The committee, made up of representatives from both NEA and the school district administration, was charged with looking for ways to increase wages for teachers and other staff and “to provide direction and information to be used in negotiations over the next several years.”
According to the report, key steps in the process include evaluating strategies to allocate available resources, reconstruct salary schedules with a different compensation approach and develop a system for rewarding desired behavior and performance that tracks student achievement.
The report outlines “key ideas” that surfaced during the committee’s discussions. Among them were:
• Develop strategies for encouraging teachers to staff summer school programs funded by the state Legislature, thus expanding their contracts by 28 days and their compensation by 15 percent.
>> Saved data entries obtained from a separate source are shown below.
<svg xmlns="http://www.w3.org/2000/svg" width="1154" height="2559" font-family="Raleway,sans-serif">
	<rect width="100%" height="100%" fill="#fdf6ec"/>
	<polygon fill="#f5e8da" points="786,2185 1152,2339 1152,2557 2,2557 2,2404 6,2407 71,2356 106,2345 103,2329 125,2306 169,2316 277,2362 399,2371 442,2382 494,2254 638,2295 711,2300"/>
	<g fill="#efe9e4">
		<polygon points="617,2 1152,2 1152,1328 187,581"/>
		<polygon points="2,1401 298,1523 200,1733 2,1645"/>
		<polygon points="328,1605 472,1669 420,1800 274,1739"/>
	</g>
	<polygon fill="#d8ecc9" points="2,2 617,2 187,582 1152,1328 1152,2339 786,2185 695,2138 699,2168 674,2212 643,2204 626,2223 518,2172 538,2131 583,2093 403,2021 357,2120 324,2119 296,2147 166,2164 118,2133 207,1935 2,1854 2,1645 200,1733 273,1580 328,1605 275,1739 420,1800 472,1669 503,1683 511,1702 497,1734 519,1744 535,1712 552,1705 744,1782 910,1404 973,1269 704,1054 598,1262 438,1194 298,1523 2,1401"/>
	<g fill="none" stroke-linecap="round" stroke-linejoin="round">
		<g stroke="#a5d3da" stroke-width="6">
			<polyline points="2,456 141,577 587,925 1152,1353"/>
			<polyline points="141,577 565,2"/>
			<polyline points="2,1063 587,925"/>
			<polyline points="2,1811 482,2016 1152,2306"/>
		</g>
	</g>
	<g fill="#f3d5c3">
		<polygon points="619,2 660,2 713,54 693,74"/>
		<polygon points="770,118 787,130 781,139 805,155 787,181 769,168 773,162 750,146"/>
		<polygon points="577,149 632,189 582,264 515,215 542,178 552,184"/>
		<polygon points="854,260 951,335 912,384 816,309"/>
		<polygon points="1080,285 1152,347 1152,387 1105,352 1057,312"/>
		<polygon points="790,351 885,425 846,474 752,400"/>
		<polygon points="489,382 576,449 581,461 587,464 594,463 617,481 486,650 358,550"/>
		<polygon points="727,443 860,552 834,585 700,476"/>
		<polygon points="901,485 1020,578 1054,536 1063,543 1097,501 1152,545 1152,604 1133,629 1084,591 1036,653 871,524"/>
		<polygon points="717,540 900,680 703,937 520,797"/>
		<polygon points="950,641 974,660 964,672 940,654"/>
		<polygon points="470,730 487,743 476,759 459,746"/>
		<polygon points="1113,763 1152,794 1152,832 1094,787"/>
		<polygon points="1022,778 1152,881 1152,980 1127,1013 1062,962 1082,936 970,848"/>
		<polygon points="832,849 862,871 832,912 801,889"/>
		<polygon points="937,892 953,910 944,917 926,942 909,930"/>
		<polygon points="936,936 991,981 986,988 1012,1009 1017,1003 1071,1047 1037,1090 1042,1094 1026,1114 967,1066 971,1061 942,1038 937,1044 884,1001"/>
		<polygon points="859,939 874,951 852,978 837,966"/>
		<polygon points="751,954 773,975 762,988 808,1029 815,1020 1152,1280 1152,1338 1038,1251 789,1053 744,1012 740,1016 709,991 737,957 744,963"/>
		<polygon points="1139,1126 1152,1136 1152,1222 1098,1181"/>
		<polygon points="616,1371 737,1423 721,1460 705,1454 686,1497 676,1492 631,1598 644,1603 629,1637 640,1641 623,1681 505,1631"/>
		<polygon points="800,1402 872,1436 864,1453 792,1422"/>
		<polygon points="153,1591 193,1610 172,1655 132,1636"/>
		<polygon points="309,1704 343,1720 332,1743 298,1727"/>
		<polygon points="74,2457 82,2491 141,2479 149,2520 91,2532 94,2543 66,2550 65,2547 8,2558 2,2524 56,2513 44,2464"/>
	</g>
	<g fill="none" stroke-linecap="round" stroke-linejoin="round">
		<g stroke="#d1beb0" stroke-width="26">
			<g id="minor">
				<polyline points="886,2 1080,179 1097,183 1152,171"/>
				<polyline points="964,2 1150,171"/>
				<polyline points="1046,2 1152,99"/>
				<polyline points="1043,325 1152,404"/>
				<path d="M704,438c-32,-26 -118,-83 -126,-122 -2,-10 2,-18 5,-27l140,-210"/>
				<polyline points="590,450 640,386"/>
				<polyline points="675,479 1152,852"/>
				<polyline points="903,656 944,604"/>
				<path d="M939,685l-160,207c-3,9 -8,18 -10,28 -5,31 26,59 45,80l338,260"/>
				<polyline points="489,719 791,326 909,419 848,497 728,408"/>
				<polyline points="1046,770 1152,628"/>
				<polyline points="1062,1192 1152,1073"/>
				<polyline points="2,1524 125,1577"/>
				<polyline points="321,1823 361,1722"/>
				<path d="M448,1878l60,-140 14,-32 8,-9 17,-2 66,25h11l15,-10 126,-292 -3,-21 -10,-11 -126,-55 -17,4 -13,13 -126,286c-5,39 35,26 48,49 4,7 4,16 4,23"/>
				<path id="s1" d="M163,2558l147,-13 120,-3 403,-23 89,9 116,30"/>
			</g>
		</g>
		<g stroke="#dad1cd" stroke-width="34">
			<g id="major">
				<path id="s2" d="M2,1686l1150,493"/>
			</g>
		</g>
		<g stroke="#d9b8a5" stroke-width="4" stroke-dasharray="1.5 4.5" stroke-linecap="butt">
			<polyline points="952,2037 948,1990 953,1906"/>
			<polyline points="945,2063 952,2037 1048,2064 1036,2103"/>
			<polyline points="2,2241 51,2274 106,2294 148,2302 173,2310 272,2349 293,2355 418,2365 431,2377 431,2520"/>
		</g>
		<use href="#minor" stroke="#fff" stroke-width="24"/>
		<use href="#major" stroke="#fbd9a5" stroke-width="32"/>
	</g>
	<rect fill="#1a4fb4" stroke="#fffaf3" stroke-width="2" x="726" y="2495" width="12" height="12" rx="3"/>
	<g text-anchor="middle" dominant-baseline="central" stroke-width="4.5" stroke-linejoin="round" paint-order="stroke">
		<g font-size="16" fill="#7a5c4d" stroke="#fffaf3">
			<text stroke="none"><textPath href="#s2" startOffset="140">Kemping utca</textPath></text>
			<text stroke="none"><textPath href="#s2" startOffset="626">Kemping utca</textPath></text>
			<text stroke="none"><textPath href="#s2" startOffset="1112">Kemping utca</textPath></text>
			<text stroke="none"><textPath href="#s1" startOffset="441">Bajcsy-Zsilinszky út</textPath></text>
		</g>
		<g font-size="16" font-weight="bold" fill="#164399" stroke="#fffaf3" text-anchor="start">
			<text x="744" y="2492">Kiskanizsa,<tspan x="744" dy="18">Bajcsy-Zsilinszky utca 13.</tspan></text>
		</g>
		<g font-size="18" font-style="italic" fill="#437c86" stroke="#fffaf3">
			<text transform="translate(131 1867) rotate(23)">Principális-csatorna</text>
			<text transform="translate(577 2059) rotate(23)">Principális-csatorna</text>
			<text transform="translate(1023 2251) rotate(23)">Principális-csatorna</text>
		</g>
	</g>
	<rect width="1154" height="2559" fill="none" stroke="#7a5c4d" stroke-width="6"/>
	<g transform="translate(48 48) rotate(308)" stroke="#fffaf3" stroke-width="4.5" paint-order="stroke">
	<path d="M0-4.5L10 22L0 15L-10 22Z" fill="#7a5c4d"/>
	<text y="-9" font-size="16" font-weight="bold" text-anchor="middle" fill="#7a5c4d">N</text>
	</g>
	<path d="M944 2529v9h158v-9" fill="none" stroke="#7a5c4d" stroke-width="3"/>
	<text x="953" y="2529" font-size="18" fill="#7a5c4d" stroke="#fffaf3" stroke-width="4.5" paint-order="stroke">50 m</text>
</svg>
• Reward staff who work to advance their skills and increase teaching effectiveness by mastering classroom technology, tools and Internet resources.
• Reward staff who take on more challenging assignments in what have been termed “transformational zone” schools, or those in most need of improvement.
• Develop a rewards program that guides and motivates instructional staff.
• Create new stipends to incentivize skills and abilities linked to increased student performance.
In addition, the Competitive Wage Committee recommended the district employ a differentiated approach to the allocation of funds for wages.
The report provided hypothetical models for allocating the funds based on the amount of money available in the compensation pool. Different percentages would be set aside for “across the board” raises, pay increases for those in “less than competitive positions,” and funds to support stipends that “incentivize and reward excellence.”
“This strategy in the opinion of the CWC members is both ‘fair’ to employees and supports a transformation of teaching and learning effectiveness in establishing, incentivizing, and acknowledging the skills and practices necessary to increase relevance, rigor, and student success in the classroom,” according to the report.
The committee said it believes that “moving into unchartered (sic) territory together will be beneficial and productive.”
Boyd said the next step is to explore that uncharted territory to see how that philosophy can be connected to pay.
“When we start to connect it, then it can go to collective bargaining,” he said. “But the conversation is significant.
“The question is can we go beyond the conversation to a contract that rewards excellence in teaching with pay?”